WHAT IS REQUIRED:
Go through the data below and return each line where the string "kitchen" occurs.

Saved entries
------------------------------------------------------------------------

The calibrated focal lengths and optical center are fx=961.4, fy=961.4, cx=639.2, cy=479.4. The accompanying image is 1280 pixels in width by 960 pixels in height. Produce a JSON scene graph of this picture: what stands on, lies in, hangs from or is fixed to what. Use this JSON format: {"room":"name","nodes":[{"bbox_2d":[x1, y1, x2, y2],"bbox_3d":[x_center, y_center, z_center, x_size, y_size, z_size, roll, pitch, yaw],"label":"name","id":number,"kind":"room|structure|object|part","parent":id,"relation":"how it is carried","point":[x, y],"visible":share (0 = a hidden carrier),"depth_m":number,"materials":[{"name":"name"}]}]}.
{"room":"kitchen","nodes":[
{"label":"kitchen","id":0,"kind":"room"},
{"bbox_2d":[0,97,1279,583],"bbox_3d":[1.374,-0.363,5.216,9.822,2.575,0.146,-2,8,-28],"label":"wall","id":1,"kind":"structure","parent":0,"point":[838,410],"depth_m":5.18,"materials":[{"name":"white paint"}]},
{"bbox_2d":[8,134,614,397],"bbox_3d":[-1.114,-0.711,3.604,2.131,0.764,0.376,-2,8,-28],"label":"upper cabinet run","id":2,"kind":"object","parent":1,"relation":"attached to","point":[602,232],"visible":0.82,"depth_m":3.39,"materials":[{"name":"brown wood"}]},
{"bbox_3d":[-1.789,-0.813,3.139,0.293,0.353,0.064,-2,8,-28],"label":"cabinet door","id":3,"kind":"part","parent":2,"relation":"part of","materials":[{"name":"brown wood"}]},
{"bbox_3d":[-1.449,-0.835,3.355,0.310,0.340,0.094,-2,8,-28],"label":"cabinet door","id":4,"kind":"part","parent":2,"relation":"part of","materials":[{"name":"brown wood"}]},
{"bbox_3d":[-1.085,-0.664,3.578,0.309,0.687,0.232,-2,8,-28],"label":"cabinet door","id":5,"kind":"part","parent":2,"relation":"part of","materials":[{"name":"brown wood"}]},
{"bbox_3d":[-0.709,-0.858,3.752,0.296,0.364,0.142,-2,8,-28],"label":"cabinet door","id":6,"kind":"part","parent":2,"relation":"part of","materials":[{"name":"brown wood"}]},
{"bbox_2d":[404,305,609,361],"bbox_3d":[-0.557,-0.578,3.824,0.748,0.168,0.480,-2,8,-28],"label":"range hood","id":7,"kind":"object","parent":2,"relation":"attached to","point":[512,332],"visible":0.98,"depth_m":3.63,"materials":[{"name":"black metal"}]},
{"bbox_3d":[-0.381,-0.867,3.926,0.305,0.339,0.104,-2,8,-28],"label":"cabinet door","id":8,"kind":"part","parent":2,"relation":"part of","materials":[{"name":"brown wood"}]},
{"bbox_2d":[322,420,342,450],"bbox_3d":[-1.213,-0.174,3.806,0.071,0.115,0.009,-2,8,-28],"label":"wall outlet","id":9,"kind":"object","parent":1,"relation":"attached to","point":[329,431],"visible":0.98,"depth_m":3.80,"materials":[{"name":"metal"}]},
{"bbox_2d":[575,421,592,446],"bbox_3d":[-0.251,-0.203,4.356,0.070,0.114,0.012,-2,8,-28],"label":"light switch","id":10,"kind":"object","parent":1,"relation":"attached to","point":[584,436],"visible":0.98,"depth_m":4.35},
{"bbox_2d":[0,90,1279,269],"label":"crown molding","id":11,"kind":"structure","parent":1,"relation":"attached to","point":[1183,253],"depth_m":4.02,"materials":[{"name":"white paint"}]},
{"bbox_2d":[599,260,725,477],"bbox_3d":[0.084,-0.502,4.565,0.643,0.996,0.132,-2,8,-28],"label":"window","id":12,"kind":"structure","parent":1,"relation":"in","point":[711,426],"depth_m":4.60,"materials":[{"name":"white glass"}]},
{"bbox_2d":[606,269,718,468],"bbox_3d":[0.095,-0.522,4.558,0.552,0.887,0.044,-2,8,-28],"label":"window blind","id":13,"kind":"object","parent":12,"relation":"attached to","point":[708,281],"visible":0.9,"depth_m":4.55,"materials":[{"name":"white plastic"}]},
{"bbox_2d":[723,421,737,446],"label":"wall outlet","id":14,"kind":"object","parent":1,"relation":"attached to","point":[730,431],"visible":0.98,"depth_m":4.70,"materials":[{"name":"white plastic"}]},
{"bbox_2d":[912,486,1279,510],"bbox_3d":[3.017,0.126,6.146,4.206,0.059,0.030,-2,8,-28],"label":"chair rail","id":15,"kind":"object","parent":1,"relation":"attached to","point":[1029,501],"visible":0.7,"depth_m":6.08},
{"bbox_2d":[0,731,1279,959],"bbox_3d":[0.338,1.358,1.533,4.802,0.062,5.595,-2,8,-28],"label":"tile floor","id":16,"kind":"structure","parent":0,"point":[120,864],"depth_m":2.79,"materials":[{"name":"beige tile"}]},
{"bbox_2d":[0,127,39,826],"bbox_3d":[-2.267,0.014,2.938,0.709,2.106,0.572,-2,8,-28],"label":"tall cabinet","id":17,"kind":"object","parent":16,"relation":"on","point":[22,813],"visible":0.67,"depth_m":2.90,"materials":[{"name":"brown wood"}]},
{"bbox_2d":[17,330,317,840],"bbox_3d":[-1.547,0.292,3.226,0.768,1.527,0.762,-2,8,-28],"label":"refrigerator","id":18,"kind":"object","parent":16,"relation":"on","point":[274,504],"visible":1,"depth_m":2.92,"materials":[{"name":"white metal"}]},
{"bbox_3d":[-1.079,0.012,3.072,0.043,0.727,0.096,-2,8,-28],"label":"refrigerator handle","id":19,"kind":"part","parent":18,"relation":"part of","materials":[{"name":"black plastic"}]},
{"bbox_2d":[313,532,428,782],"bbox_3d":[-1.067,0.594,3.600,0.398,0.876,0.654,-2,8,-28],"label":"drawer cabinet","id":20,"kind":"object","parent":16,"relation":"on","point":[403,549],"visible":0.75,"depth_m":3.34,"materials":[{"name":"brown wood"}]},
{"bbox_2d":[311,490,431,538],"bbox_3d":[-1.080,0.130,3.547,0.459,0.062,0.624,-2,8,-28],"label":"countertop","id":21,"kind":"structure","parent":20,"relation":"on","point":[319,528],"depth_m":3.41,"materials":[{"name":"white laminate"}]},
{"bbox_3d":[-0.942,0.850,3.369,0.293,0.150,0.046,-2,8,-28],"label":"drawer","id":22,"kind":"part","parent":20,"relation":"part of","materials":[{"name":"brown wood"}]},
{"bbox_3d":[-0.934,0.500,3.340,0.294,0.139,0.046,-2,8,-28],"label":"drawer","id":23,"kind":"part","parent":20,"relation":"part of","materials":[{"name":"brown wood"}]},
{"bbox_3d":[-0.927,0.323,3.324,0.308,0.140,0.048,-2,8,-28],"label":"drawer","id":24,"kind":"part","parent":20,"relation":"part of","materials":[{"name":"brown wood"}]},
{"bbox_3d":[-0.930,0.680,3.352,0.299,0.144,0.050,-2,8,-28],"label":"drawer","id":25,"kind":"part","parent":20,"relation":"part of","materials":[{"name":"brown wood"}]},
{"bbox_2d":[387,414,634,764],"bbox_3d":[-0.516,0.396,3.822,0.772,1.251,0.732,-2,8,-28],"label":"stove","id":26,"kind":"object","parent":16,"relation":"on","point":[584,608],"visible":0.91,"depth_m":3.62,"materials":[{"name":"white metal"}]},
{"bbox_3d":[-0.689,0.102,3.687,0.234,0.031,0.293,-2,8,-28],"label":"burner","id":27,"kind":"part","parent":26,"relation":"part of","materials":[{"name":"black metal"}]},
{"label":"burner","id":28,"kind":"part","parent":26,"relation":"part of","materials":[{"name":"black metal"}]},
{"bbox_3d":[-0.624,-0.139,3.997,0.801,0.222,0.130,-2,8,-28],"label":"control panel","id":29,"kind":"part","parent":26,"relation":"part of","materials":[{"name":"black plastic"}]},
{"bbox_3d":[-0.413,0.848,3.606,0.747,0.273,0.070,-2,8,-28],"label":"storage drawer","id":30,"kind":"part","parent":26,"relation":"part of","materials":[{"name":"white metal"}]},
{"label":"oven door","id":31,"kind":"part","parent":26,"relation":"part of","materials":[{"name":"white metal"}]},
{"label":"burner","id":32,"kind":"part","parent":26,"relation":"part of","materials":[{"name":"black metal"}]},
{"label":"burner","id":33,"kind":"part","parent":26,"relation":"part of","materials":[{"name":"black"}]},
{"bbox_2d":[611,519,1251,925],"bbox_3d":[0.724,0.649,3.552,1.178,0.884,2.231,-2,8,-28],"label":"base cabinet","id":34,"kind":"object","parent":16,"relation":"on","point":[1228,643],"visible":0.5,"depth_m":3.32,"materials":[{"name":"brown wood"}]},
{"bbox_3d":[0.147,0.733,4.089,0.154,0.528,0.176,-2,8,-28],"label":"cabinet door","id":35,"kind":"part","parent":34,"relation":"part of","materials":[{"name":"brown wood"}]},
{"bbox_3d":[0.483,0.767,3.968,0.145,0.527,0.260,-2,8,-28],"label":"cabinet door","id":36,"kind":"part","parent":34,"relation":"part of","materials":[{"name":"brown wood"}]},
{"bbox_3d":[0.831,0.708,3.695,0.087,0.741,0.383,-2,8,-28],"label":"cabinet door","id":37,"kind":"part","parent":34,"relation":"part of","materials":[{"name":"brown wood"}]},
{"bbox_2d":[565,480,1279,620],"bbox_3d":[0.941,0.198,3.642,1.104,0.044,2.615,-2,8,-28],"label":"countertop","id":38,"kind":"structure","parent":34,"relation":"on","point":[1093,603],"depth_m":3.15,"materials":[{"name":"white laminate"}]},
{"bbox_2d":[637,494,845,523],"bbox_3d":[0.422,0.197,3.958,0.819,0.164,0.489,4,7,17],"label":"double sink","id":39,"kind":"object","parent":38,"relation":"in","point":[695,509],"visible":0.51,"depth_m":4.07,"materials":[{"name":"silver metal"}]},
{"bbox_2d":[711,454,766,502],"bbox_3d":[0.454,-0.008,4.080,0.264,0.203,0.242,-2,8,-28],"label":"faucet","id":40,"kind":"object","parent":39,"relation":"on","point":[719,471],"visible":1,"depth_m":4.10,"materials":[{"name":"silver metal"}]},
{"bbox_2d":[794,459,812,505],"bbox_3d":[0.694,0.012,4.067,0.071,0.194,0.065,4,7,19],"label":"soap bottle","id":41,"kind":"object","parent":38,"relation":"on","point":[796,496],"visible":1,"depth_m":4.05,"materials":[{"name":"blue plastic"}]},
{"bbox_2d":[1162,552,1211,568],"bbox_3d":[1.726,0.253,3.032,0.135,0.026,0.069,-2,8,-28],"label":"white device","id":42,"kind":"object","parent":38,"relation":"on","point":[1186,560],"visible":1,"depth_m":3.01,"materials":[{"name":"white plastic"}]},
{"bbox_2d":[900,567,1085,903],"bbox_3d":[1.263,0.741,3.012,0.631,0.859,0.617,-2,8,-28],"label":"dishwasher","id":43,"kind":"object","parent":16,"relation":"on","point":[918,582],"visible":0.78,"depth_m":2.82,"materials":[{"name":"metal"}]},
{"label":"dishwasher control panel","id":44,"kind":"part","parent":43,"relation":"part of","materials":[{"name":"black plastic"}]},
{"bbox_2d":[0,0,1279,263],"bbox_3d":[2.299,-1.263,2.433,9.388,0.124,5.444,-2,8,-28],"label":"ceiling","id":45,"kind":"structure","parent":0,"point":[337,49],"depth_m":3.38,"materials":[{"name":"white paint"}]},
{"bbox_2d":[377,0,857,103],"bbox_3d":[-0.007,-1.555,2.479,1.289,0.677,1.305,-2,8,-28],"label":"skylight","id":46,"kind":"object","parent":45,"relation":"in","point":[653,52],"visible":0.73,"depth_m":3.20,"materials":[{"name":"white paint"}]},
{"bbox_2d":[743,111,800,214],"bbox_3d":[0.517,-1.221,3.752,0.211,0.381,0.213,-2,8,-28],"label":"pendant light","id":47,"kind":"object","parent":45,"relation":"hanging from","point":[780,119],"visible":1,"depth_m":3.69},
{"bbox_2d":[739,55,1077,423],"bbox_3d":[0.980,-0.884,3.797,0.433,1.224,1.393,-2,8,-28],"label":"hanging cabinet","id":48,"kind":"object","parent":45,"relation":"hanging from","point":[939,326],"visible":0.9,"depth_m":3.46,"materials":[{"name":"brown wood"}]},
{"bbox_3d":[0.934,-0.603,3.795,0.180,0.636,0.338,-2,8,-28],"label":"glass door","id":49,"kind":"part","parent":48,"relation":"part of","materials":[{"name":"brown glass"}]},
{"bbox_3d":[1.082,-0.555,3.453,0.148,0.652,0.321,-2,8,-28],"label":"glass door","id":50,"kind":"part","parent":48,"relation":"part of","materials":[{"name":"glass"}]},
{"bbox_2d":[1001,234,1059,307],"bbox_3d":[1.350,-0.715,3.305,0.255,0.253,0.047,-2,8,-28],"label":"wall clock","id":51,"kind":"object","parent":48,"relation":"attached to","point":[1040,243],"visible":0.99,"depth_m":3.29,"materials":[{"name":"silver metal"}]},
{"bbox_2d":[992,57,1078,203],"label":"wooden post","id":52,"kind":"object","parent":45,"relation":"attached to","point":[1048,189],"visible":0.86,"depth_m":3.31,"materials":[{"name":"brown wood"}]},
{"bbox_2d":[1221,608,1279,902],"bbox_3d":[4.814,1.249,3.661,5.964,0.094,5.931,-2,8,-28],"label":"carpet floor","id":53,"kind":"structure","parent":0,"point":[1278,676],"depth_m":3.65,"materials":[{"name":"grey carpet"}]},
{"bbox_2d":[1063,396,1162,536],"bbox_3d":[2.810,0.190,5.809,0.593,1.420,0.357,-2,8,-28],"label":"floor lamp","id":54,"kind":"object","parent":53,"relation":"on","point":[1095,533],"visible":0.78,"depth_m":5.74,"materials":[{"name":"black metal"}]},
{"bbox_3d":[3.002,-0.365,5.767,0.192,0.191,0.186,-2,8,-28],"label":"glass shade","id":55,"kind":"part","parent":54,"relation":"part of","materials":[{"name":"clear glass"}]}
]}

------------------------------------------------------------------------

ANSWER TO THE EXERCISE:
{"room":"kitchen","nodes":[
{"label":"kitchen","id":0,"kind":"room"},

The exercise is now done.